* _ENTRIES SHOWN_:
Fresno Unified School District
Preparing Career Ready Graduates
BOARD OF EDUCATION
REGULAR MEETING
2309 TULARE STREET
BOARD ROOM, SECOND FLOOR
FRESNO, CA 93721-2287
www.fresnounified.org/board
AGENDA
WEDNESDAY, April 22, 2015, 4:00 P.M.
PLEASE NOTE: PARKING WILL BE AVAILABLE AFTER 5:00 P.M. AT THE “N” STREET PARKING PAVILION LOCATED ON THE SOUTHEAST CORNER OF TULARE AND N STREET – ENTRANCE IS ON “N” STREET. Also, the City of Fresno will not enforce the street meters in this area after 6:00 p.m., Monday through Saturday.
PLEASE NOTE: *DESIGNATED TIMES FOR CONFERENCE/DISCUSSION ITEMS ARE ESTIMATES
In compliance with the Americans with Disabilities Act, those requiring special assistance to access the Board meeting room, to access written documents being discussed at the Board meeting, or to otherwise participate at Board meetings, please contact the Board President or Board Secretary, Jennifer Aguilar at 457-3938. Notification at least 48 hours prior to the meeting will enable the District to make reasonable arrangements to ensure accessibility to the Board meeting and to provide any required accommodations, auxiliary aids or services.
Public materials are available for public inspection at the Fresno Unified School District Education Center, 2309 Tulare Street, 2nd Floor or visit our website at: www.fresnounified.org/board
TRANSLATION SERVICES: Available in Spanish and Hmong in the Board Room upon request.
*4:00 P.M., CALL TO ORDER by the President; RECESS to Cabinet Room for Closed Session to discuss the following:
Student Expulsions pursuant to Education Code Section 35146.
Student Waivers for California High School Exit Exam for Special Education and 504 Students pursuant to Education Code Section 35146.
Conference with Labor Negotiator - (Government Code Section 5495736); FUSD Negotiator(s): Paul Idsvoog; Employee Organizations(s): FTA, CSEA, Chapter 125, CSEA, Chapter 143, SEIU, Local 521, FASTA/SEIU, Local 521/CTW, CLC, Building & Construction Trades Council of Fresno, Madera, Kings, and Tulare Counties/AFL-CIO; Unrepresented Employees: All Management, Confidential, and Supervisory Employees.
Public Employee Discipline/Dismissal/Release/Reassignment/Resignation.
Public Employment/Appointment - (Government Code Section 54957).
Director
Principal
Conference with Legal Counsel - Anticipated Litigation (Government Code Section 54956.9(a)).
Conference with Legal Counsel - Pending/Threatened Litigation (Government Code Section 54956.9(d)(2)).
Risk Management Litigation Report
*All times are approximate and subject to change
==
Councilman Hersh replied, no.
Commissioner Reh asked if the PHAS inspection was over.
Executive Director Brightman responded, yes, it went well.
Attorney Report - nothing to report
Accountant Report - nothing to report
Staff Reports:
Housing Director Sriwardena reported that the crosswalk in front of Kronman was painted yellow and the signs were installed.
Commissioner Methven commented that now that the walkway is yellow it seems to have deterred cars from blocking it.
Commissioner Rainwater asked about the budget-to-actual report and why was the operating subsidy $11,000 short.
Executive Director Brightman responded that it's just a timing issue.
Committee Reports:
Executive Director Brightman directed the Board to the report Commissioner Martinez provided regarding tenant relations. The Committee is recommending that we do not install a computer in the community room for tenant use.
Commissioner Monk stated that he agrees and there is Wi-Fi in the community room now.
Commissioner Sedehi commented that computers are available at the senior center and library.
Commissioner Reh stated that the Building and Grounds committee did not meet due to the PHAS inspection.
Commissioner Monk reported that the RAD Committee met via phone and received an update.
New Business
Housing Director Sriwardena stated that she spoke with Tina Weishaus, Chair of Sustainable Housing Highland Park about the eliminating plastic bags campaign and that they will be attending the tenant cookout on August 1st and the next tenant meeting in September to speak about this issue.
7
...
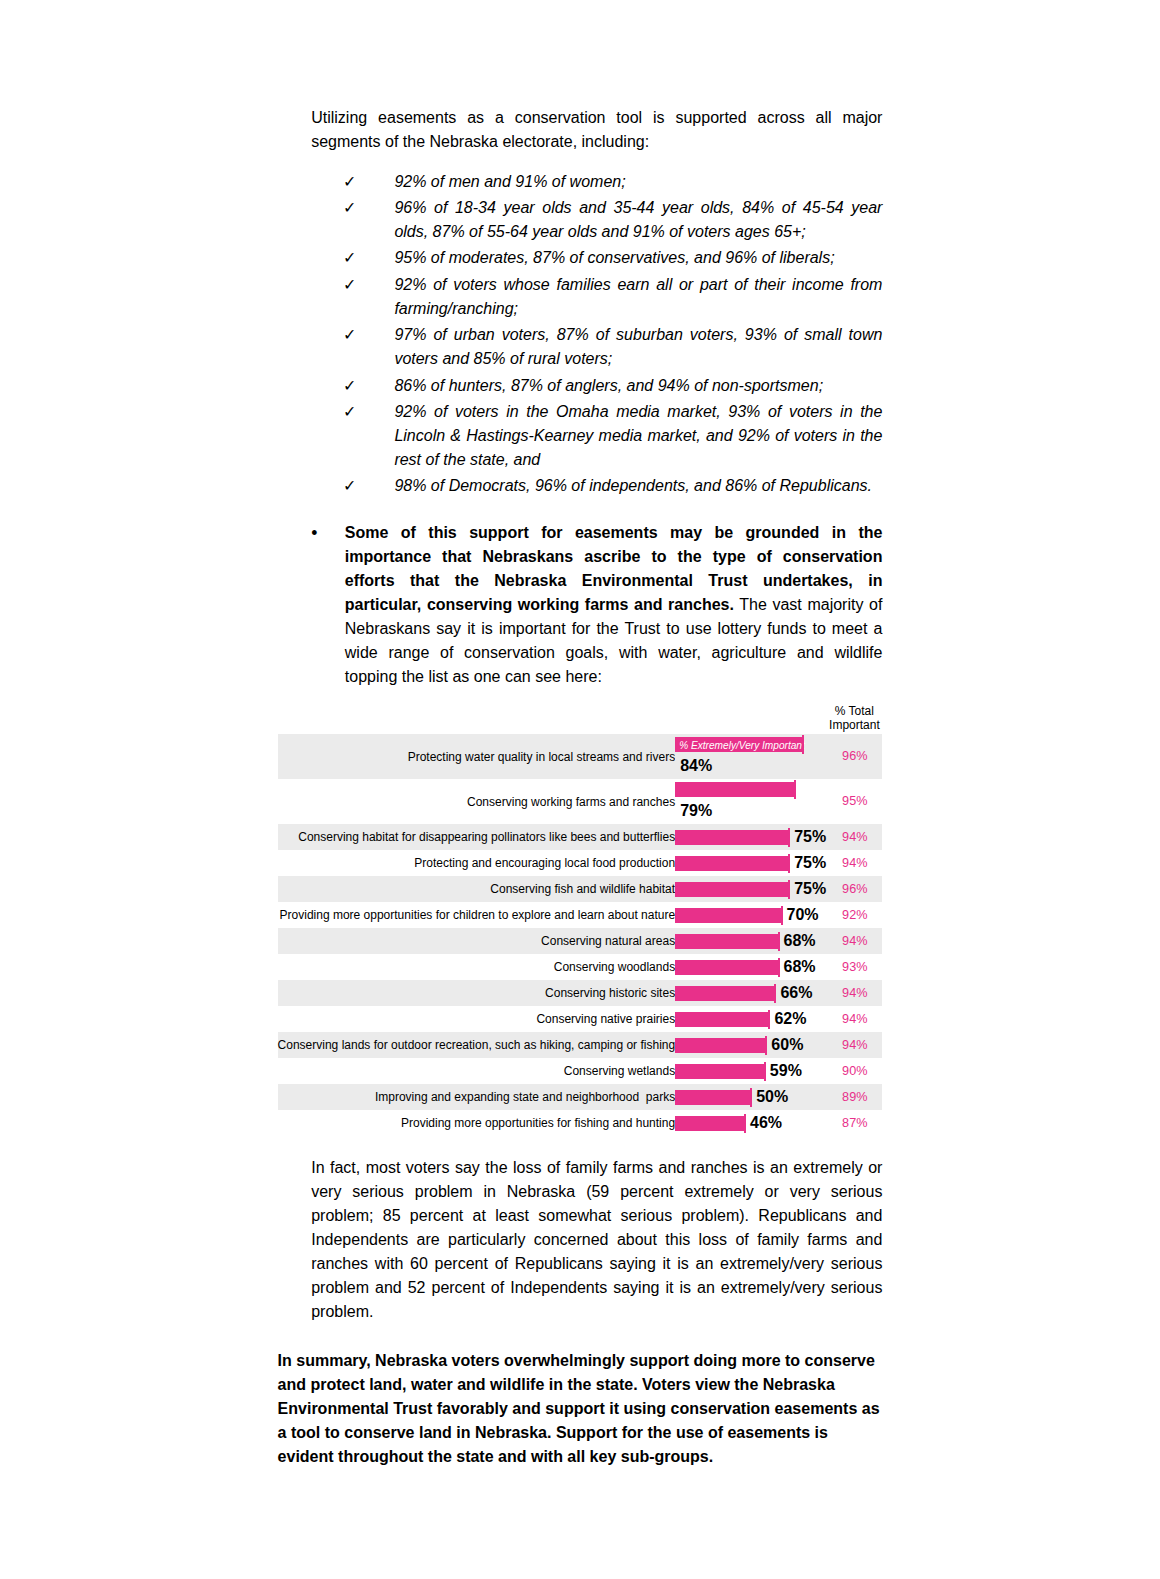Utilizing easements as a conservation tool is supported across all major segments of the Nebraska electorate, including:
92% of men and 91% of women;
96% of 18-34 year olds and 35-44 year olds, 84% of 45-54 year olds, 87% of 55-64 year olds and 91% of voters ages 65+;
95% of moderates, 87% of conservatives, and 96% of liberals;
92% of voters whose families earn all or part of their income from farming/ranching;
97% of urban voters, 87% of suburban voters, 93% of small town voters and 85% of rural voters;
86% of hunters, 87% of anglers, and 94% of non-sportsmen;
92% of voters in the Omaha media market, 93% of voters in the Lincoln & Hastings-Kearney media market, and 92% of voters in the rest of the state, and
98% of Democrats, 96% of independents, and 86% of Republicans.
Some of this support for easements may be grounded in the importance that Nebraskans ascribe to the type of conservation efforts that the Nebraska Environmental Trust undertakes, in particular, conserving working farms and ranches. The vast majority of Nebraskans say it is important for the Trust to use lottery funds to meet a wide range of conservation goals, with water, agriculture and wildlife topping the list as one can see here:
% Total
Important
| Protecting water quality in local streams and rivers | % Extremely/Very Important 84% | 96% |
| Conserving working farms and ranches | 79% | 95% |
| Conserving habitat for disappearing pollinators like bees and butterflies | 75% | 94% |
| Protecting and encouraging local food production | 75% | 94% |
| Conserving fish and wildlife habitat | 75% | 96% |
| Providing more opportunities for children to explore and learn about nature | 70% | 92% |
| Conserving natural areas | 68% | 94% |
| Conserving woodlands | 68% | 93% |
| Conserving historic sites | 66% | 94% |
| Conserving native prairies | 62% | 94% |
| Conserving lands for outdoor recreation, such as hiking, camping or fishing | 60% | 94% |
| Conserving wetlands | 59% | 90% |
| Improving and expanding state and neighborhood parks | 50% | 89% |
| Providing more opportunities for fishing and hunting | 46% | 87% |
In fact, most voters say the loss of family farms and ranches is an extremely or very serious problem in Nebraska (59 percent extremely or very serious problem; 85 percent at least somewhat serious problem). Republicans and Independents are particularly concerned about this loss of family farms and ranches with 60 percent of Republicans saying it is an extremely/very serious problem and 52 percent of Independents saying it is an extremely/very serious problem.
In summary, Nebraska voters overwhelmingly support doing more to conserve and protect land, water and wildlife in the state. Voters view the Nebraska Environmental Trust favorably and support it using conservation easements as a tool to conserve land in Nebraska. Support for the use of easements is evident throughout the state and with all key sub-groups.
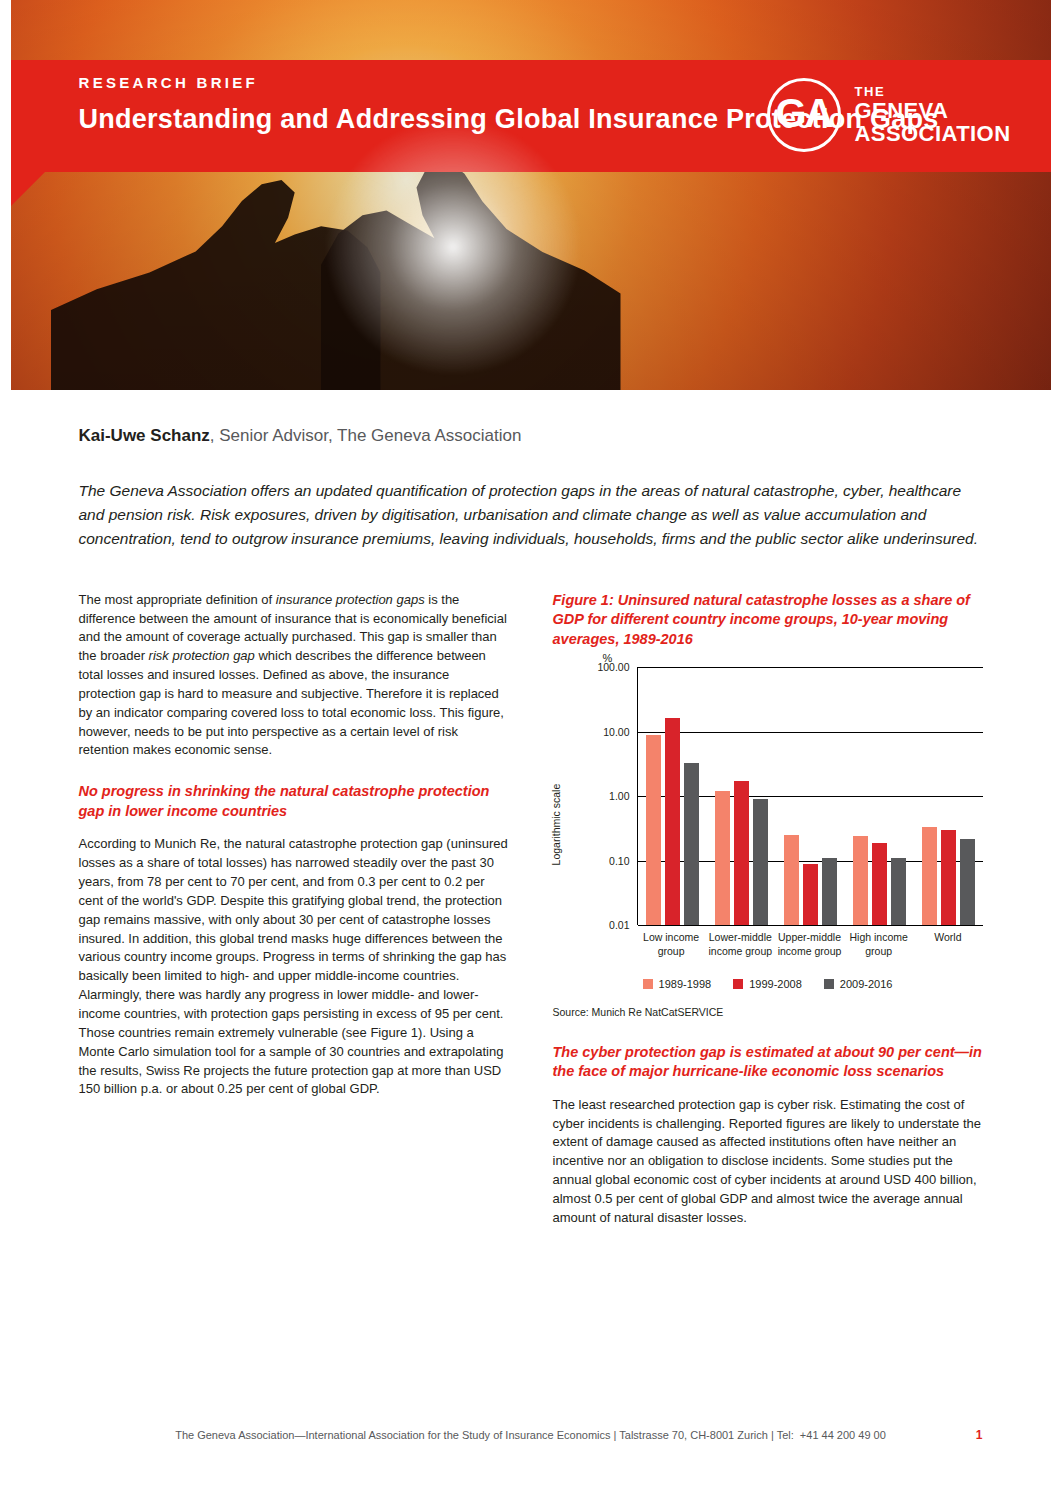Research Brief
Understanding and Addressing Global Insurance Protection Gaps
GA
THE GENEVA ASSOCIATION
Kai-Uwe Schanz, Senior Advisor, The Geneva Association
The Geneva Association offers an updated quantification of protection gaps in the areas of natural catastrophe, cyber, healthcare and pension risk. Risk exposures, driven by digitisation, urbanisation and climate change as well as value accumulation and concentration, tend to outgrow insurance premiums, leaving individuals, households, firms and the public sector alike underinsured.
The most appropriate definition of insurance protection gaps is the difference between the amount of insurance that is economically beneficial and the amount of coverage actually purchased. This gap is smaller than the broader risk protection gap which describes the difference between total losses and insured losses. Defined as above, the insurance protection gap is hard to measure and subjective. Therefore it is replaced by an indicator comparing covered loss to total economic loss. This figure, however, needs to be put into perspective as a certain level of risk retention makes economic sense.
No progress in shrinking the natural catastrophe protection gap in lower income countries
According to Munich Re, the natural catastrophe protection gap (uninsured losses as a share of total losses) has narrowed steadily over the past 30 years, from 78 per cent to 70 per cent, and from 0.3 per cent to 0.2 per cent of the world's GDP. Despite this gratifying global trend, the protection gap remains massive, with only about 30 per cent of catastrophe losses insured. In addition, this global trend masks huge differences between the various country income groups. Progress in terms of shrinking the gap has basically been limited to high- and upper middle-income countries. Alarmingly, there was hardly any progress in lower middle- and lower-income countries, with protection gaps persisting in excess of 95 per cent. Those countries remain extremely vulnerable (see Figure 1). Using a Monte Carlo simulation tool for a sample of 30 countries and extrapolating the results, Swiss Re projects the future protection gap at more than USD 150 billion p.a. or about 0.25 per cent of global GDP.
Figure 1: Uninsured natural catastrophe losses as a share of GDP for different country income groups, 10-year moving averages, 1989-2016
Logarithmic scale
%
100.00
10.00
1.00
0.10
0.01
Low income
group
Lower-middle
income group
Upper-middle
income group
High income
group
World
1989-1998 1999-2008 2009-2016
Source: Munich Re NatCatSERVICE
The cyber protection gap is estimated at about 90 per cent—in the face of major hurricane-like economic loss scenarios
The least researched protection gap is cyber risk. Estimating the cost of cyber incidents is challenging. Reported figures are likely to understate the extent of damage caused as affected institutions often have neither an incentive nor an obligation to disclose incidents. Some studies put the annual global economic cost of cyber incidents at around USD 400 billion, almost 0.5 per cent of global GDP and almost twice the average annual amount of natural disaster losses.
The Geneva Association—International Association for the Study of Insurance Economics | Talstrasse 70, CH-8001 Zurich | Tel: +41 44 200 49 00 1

* _ACTIVITY_: Within the material above, extract exactly the lines that start at the line containing "Student Waivers for" and stop after the line containing "subject to change", and only those.

* _RESPONSE FOR THIS EXERCISE_:
Student Waivers for California High School Exit Exam for Special Education and 504 Students pursuant to Education Code Section 35146.
Conference with Labor Negotiator - (Government Code Section 5495736); FUSD Negotiator(s): Paul Idsvoog; Employee Organizations(s): FTA, CSEA, Chapter 125, CSEA, Chapter 143, SEIU, Local 521, FASTA/SEIU, Local 521/CTW, CLC, Building & Construction Trades Council of Fresno, Madera, Kings, and Tulare Counties/AFL-CIO; Unrepresented Employees: All Management, Confidential, and Supervisory Employees.
Public Employee Discipline/Dismissal/Release/Reassignment/Resignation.
Public Employment/Appointment - (Government Code Section 54957).
Director
Principal
Conference with Legal Counsel - Anticipated Litigation (Government Code Section 54956.9(a)).
Conference with Legal Counsel - Pending/Threatened Litigation (Government Code Section 54956.9(d)(2)).
Risk Management Litigation Report
*All times are approximate and subject to change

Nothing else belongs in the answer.